Okta, Inc. (OKTA) delivered better-than-expected financial results for the second quarter, ending the period on a high note. The company reported earnings of 72 cents per share, surpassing analyst estimates of 61 cents by a significant margin of 18.03%. Revenue also exceeded expectations, reaching $646 million, a 2.06% beat over the consensus estimate and a 16.19% increase year-over-year.
Okta’s CEO and co-founder, Todd McKinnon, highlighted the company’s focus on innovation and expansion within its Workforce Identity Cloud and Customer Identity Cloud offerings, positioning Okta as a leader in identity security. Looking ahead, Okta expects continued growth. The company projects third-quarter earnings between 57 and 58 cents per share, surpassing the estimated 55 cents, with revenue anticipated to fall between $648 million and $650 million, exceeding the estimated $639.13 million. For fiscal year 2025, Okta forecasts earnings between $2.58 and $2.63 per share, exceeding the $2.42 estimate, with revenue projected to be between $2.555 billion and $2.565 billion, surpassing the estimated $2.54 billion.

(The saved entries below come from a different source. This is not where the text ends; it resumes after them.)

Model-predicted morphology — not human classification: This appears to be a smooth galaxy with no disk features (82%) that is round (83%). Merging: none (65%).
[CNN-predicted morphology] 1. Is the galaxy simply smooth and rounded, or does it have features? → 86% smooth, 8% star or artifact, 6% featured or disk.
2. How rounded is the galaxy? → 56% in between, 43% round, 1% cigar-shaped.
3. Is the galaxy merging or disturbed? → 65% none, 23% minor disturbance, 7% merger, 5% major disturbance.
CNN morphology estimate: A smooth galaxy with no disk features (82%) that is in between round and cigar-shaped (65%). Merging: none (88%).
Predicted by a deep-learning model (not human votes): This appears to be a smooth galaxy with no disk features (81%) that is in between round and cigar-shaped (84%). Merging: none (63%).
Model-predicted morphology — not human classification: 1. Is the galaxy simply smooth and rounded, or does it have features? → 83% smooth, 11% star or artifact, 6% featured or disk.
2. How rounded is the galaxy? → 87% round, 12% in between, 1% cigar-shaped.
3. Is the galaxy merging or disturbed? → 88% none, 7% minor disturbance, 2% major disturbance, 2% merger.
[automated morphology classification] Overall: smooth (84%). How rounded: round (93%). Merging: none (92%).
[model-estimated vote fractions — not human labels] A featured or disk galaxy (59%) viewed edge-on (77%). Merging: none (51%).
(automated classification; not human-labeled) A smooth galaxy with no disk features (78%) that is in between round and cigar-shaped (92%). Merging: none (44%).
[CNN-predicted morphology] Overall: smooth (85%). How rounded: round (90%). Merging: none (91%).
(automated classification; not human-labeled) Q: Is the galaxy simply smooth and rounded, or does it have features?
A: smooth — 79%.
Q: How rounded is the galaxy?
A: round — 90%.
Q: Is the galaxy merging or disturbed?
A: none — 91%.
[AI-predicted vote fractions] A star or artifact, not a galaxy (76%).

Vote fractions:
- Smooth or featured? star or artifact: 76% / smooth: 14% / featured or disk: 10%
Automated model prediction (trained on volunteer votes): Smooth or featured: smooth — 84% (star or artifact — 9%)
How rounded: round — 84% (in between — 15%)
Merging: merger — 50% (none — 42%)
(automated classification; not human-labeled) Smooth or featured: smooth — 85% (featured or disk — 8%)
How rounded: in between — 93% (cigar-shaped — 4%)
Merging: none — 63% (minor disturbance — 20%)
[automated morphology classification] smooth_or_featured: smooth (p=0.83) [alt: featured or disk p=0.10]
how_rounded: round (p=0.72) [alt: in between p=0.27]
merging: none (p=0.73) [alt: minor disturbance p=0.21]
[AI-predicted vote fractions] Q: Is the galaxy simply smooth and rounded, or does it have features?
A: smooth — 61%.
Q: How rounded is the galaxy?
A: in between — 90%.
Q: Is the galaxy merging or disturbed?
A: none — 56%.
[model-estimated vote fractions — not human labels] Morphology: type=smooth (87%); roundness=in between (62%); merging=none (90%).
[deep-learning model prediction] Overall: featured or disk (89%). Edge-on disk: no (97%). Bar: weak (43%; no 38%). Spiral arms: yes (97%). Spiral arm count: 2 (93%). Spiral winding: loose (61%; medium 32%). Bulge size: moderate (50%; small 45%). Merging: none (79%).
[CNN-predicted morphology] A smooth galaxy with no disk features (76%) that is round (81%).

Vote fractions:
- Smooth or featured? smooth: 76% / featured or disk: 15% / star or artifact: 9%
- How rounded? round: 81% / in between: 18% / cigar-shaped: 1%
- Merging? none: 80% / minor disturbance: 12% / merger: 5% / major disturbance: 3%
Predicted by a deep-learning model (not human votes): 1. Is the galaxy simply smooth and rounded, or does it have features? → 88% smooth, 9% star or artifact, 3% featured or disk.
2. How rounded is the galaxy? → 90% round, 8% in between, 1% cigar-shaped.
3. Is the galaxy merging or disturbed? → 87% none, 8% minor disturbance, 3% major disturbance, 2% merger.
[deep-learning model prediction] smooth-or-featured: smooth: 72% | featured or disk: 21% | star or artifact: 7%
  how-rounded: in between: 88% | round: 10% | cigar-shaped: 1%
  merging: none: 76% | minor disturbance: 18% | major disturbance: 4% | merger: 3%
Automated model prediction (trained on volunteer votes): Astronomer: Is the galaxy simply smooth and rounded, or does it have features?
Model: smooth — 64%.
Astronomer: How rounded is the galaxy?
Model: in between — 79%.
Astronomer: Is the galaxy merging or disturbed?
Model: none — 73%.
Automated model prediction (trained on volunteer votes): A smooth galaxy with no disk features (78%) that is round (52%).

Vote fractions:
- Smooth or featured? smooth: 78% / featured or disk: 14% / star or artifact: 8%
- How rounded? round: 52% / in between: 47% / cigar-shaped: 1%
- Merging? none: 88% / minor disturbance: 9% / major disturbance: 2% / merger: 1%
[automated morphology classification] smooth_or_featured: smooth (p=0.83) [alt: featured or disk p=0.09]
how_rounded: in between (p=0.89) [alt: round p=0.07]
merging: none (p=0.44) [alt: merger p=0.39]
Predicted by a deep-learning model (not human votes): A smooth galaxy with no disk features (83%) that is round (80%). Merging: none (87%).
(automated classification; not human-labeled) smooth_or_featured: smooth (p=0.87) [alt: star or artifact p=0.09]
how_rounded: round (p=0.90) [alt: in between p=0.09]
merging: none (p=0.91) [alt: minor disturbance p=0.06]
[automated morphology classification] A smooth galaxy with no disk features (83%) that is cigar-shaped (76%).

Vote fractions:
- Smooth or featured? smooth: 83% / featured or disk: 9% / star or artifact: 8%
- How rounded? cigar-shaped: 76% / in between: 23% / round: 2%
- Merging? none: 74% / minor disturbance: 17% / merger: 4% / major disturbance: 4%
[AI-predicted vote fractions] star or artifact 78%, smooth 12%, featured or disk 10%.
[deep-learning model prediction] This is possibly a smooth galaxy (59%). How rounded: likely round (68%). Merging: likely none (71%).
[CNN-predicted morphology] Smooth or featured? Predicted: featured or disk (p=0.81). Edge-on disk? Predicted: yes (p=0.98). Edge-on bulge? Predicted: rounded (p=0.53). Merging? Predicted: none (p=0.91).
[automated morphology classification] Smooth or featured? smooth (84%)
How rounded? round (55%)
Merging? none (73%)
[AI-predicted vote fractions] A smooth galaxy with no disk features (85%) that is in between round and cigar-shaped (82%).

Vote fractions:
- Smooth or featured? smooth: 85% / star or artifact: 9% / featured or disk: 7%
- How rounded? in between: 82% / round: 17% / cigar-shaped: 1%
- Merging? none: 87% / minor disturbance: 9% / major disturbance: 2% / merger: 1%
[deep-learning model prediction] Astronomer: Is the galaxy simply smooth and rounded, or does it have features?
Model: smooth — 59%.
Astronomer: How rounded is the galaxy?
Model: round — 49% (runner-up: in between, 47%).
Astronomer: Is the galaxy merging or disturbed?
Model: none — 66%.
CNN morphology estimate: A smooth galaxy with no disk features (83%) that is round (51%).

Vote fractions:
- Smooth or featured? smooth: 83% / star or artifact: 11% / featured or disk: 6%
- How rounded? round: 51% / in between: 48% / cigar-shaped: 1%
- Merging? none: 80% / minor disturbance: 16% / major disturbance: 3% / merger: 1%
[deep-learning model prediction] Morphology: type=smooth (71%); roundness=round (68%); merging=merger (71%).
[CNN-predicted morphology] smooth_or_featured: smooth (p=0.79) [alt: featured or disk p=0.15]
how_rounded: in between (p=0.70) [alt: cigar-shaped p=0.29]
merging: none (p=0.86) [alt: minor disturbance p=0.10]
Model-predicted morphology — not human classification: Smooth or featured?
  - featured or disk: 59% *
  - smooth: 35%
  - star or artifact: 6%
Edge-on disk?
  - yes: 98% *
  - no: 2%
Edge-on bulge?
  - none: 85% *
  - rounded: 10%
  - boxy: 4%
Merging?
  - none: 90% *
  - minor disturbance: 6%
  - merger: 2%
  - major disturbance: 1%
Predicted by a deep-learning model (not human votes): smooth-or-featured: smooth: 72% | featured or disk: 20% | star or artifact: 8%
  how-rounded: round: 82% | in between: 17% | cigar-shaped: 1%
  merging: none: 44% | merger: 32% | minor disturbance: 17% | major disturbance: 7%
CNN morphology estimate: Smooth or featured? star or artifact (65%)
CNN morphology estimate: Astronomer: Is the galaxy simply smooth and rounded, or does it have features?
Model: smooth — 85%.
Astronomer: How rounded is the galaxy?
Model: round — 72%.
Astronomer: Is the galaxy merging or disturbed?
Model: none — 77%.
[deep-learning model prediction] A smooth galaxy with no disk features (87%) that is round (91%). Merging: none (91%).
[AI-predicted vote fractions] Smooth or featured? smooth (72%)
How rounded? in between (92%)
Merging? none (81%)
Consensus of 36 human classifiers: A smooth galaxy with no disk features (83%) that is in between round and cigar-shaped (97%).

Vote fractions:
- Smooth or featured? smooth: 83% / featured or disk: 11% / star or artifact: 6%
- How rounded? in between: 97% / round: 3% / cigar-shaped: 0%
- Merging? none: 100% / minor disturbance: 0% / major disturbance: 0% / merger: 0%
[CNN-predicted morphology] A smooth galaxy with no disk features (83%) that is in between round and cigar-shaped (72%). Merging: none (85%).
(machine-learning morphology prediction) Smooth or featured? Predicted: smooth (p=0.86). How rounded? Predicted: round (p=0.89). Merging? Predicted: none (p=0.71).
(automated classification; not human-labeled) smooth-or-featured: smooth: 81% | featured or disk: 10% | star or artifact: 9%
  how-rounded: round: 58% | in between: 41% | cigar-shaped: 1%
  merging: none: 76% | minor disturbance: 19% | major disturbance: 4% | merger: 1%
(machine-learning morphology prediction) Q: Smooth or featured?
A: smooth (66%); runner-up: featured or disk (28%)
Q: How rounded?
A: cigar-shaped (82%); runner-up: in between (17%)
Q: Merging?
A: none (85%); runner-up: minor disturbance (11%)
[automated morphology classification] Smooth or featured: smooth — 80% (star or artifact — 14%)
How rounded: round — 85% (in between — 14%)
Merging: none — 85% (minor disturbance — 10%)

Despite these positive projections, Okta’s stock price dipped by 0.5% to close at $96.54 on Wednesday. The market’s reaction reflects a mixed sentiment among analysts following the earnings announcement. Some analysts, such as Baird’s Shrenik Kothari, maintained an Outperform rating on Okta but lowered their price target from $108 to $105. Conversely, B of A Securities analyst Madeline Brooks downgraded Okta from Buy to Underperform, reducing the price target from $135 to $75. Other analysts, including Wells Fargo’s Andrew Nowinski, maintained an Equal-Weight rating but lowered the price target from $100 to $90. UBS analyst Roger Boyd held onto a Buy rating while adjusting the price target from $120 to $108. Scotiabank analyst Patrick Colville maintained a Sector Perform rating and lowered the price target from $104 to $92.
The varying analyst perspectives highlight the complexity of assessing Okta’s future performance. While the company’s strong financial results and positive outlook are promising, some analysts remain cautious, suggesting that investors carefully consider these factors before making investment decisions.